Face aux réponses évasives du directeur des affaires publiques, les membres de la commission continuent d'enchaîner les questions sur la hiérarchie de l'entreprise et ses potentiels liens avec la Chine. Rien de concluant n'en sortira.

Aucune réponse, non plus, sur le fonctionnement de l'algorithme, ni sur le détenteur de sa propriété intellectuelle. Eric Garandeau affirme que l'application développe en ce moment des API, des dispositifs visant à mieux appréhender et tester les algorithmes.

"Nous sommes une jeune entreprise, et cette démarche ne diffère pas de celles des autres entreprises du numérique au même stade", rappelle le directeur des affaires publiques.

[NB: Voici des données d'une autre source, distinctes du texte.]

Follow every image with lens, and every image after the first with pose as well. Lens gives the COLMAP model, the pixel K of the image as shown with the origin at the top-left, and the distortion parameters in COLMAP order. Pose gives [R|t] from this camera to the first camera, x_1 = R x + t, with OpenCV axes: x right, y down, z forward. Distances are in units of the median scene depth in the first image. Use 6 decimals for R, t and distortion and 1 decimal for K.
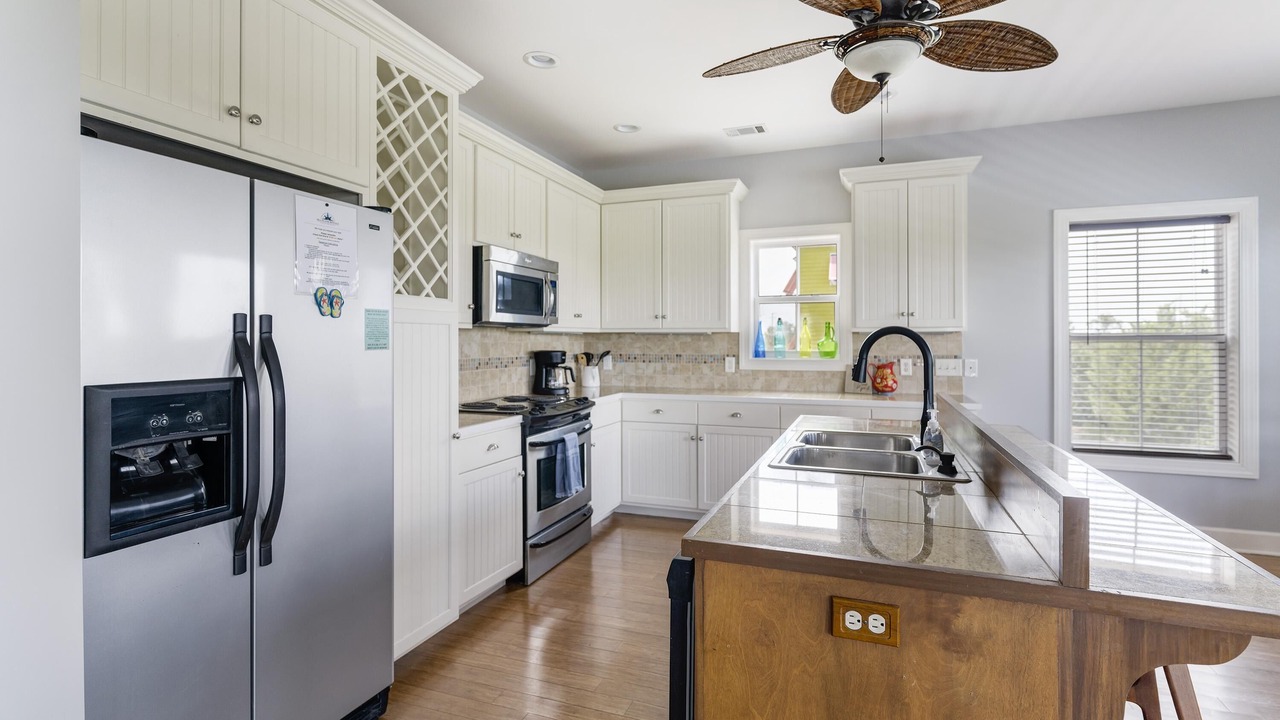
lens RADIAL K [[604.8, 0, 640.3], [0, 604.8, 347.3], [0, 0, 1]] dist [-0.000775, -0.000079]
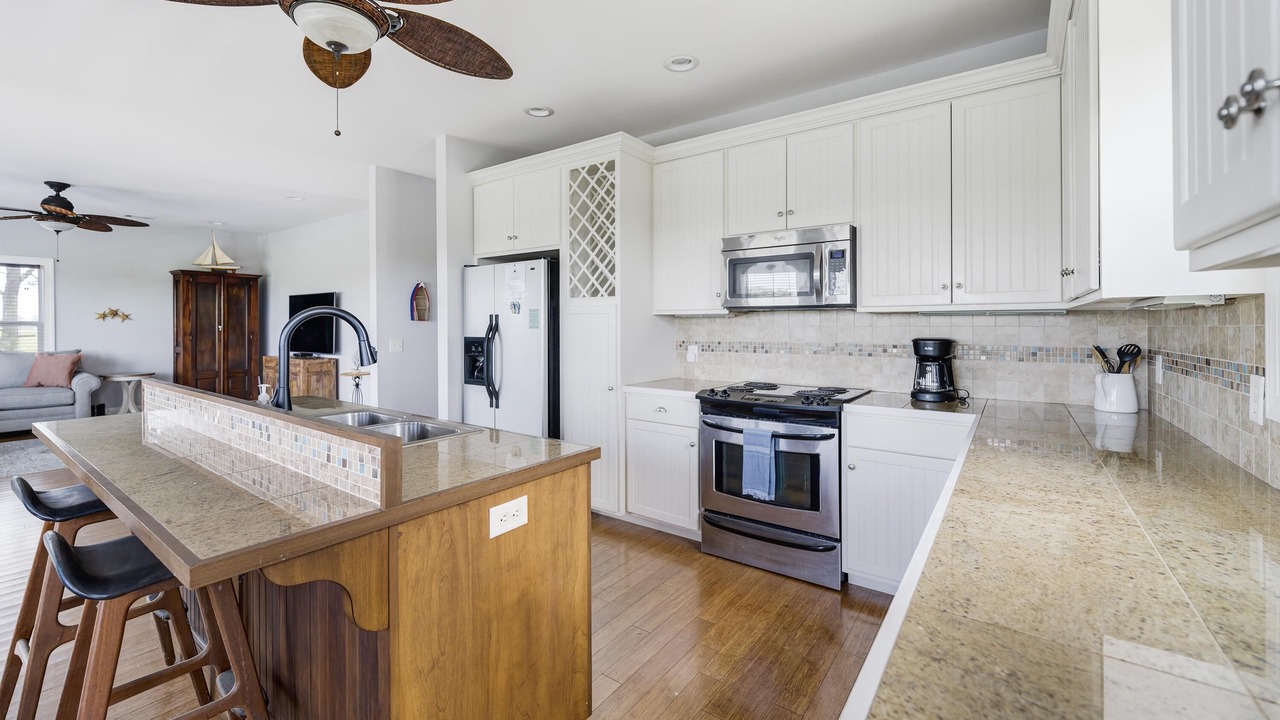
lens RADIAL K [[514.3, 0, 645.5], [0, 514.3, 336.5], [0, 0, 1]] dist [-0.001019, -0.000133]
pose [[-0.250242, 0.018771, -0.968001, 0.951274], [-0.013220, 0.999653, 0.022802, -0.011271], [0.968093, 0.018503, -0.249907, 1.489389]]
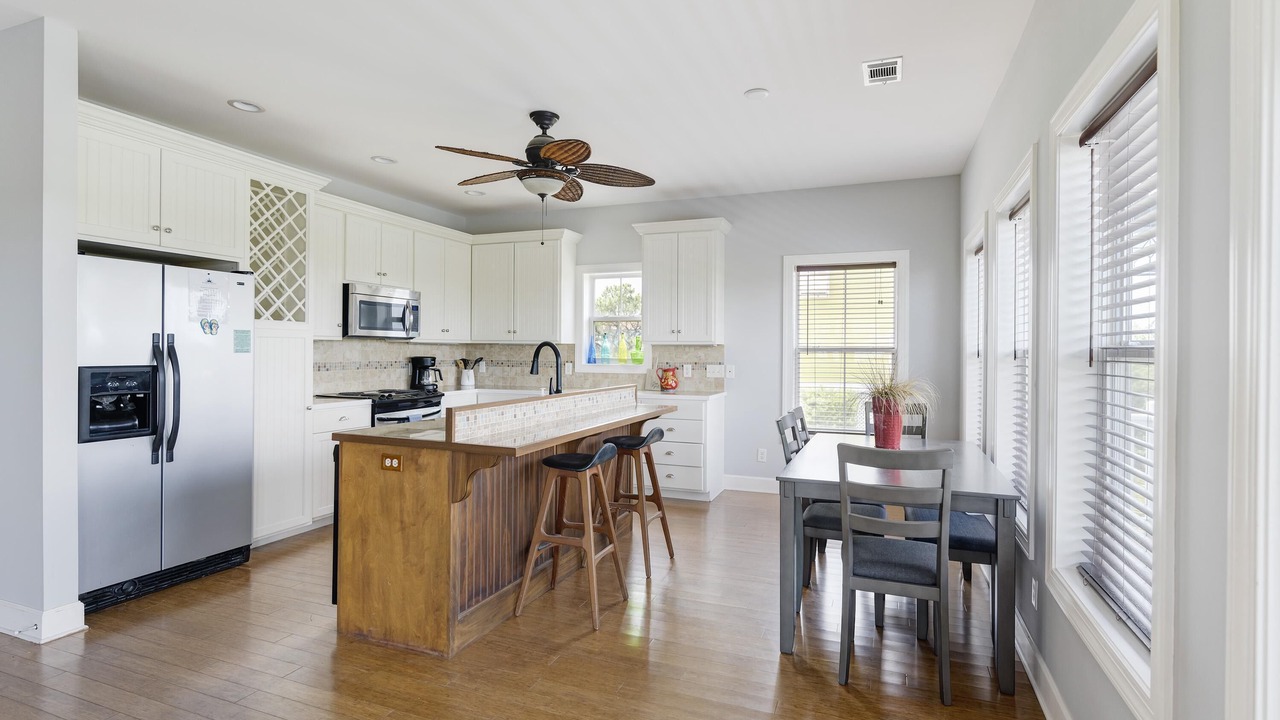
lens RADIAL K [[622.1, 0, 640.0], [0, 622.1, 360.0], [0, 0, 1]] dist [-0.002694, -0.000272]
pose [[0.999941, 0.007437, -0.007975, 0.616620], [-0.007410, 0.999967, 0.003365, 0.008650], [0.008000, -0.003306, 0.999963, -0.671598]]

Il est vrai que TikTok, malgré sa croissance soudaine et rapide, n'a que quelques années: l'argument sera d'ailleurs utilisé de nombreuses fois pendant l'audition.

Des nouvelles du projet Clover

Sur les éventuels transferts de données vers la Chine, les réponses ne seront pas plus éclairantes. Eric Garandeau donne toutefois des nouvelles du projet Clover, un projet de datacenter européen destiné à gérer les données des utilisateurs sur le continent, promettant "des nouvelles sous quinze mois". Il indique que le "chantier est sorti de terre, en Norvège".

Il ne révélera pas le nom du prestataire numérique choisi par l'entreprise pour stocker les données, mais assure qu'il "ne s'agit pas d'un partenaire américain". Une affirmation qui sera, l'après-midi, mise à mal par sa collègue Marlène Masure, qui précise que le futur datacenter optera pour une solution américaine. "Le Cloud Act américain n'est pas raccord avec le DSA européen, vous êtes au courant?", lui répondra Claude Malhuret.

Marlène Masure comme Eric Garandeau affirment par ailleurs être "très confiants" dans la capacité de TikTok à se plier aux règles du futur DSA européen. Lorsque Claude Malhuret lit un rapport qu'il juge "vraiment accablant" de l'Arcom, empli de réponses non déclarées, Eric Garandeau expliquera que ledit rapport est survenu au moment de réflexions sur la mise en conformité de l'entreprise.

"Langue de bois"

À l'issue de la commission, Claude Malhuret regrette auprès de Tech&Co que ces auditions "aient été une démonstration de ce qu'est la langue de bois". Et de poursuivre: "je m'attendais malheureusement un peu à cela".

Pour lui, "ces auditions montrent que l'on a eu raison de lancer cette commission d'enquête pour mettre au clair certaines choses et de confirmer ou d'infirmer des faits". Il fait référence aux trois sujets qui ont guidé ces deux auditions: le lien entre TikTok et la Chine, la désinformation et les problèmes d'addiction chez les plus jeunes.

Le rapporteur renouvelle par ailleurs l'invitation lancée à Zhao Tian à la tête de TikTok Ltd - et donc, de TikTok France à s'exprimer auprès de la commission.

En conclusion, cette commission aura apporté davantage de questions que de réponses sur le réseau social de toutes les discordes. Elle devrait prendre fin en septembre et statuer sur des mesures à prendre envers le réseau social.